Audio feature on the signing of capitulation

Field Marshal Keitel at the signing of the surrender document, Berlin-Karlshorst, 8 May 19456
© Museum Berlin-Karlshorst

First hand – May 8 as remembered by the participants

The historical events can be listened to in an audio feature produced by the museum. People who were present at the signing of the capitulation have their say.

You can hear verbatim excerpts from the memoirs of:

Marshal Georgy Zhukov: Supreme commander of the 1st Belorussian Front, which had taken Berlin (together with the 1st Ukrainian Front). Appointed Supreme Commander of the Red Army at short notice, he accepted the surrender on behalf of the entire Red Army.

Air Marshal Sir Arthur Tedder: Deputy to Eisenhower, the Supreme Commander of the Western Allied Forces (Allied Expeditionary Corps).

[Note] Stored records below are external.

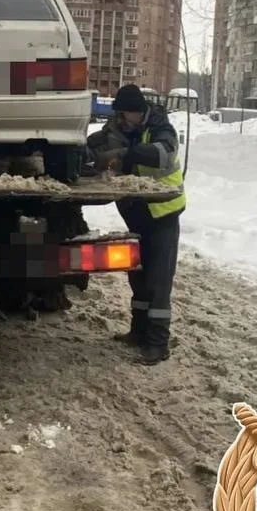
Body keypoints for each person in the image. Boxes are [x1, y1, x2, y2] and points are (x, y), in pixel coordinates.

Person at [86, 85, 186, 364]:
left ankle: (157, 344)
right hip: (137, 213)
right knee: (138, 277)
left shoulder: (160, 127)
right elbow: (95, 144)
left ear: (138, 111)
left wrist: (126, 154)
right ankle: (138, 332)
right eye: (118, 114)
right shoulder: (118, 126)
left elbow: (162, 154)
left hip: (163, 213)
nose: (121, 119)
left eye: (125, 114)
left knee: (158, 281)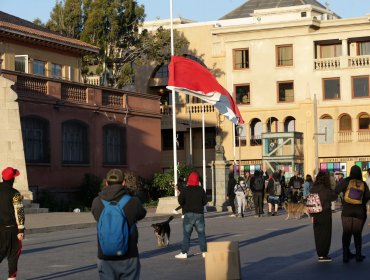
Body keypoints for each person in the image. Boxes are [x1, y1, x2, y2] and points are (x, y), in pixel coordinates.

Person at [91, 169, 147, 280]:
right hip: (128, 256)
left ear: (106, 183)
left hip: (105, 257)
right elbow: (142, 214)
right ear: (123, 183)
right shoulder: (133, 202)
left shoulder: (97, 202)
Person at [336, 165, 370, 263]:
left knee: (346, 233)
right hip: (359, 211)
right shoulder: (363, 183)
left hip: (346, 210)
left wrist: (344, 200)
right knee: (357, 233)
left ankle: (345, 255)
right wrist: (361, 202)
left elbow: (336, 191)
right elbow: (368, 196)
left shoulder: (345, 181)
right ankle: (358, 255)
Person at [0, 167, 25, 280]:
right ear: (12, 180)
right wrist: (21, 230)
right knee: (13, 255)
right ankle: (11, 278)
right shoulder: (15, 194)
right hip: (11, 229)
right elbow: (19, 213)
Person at [175, 172, 208, 259]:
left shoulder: (185, 189)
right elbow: (205, 202)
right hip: (199, 214)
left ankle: (184, 252)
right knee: (201, 234)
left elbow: (180, 201)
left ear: (189, 179)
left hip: (188, 214)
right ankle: (204, 251)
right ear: (197, 180)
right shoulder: (201, 189)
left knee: (186, 234)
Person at [309, 171, 337, 262]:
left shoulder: (313, 188)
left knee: (317, 234)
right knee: (326, 234)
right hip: (325, 213)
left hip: (315, 214)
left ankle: (320, 254)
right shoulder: (325, 190)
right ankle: (324, 254)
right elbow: (334, 196)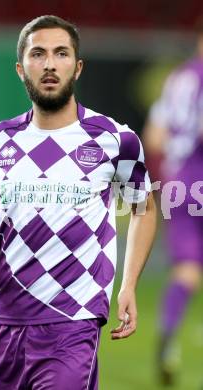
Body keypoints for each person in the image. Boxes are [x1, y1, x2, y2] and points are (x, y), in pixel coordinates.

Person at [0, 15, 156, 389]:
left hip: (73, 323)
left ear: (78, 66)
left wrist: (128, 284)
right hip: (4, 325)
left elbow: (144, 208)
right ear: (21, 69)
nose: (50, 64)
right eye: (38, 54)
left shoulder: (115, 140)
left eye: (61, 53)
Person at [143, 22, 203, 386]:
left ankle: (167, 340)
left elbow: (154, 136)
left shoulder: (177, 79)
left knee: (187, 270)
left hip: (180, 183)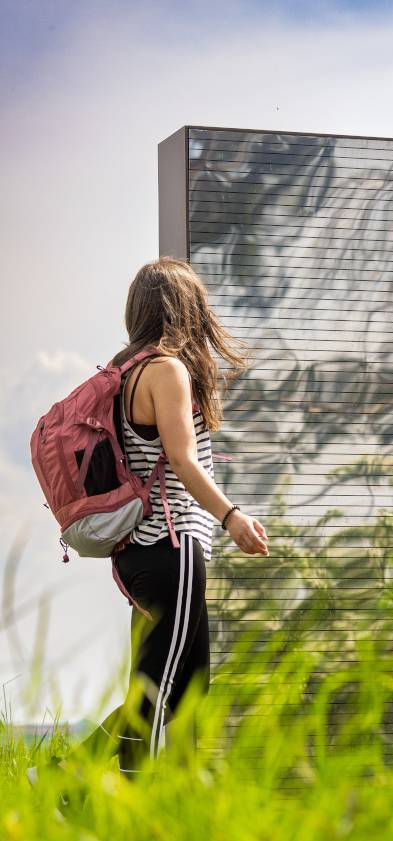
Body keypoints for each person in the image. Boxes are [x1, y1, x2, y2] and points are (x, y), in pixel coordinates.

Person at [74, 258, 270, 775]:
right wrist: (231, 518)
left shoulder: (123, 374)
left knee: (188, 686)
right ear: (187, 310)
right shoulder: (167, 370)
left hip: (140, 554)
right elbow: (182, 459)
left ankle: (174, 802)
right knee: (160, 690)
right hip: (173, 549)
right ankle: (88, 788)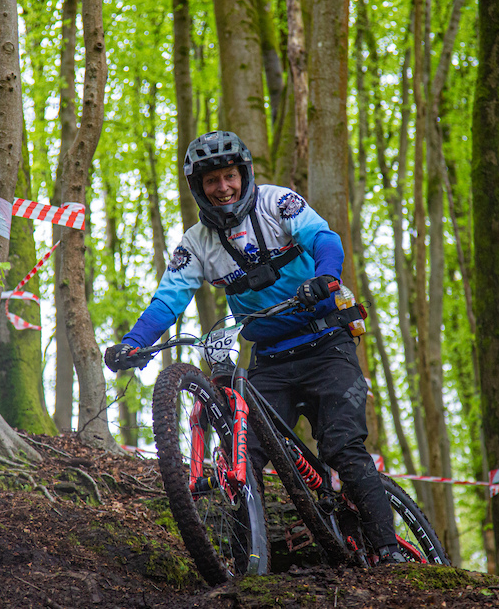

General Jean de Lattre de Tassigny: Commander-in-chief of the French army, sent by his government, the government in exile under de Gaulle, which had returned from Great Britain.

Captain Harry C. Butcher: Actually a radio journalist, but as Eisenhower’s adjutant he was one of his closest associates. He travelled to Berlin as Eisenhower’s confidant.

Major Fritz Oppenheimer: US Army officer and advisor in the legal department of Eisenhower’s staff. He was a Jewish lawyer who had fled from Berlin to the USA to escape the Holocaust. Because of his knowledge of German, he was deployed as a constant companion (“overseer”) of the German delegation.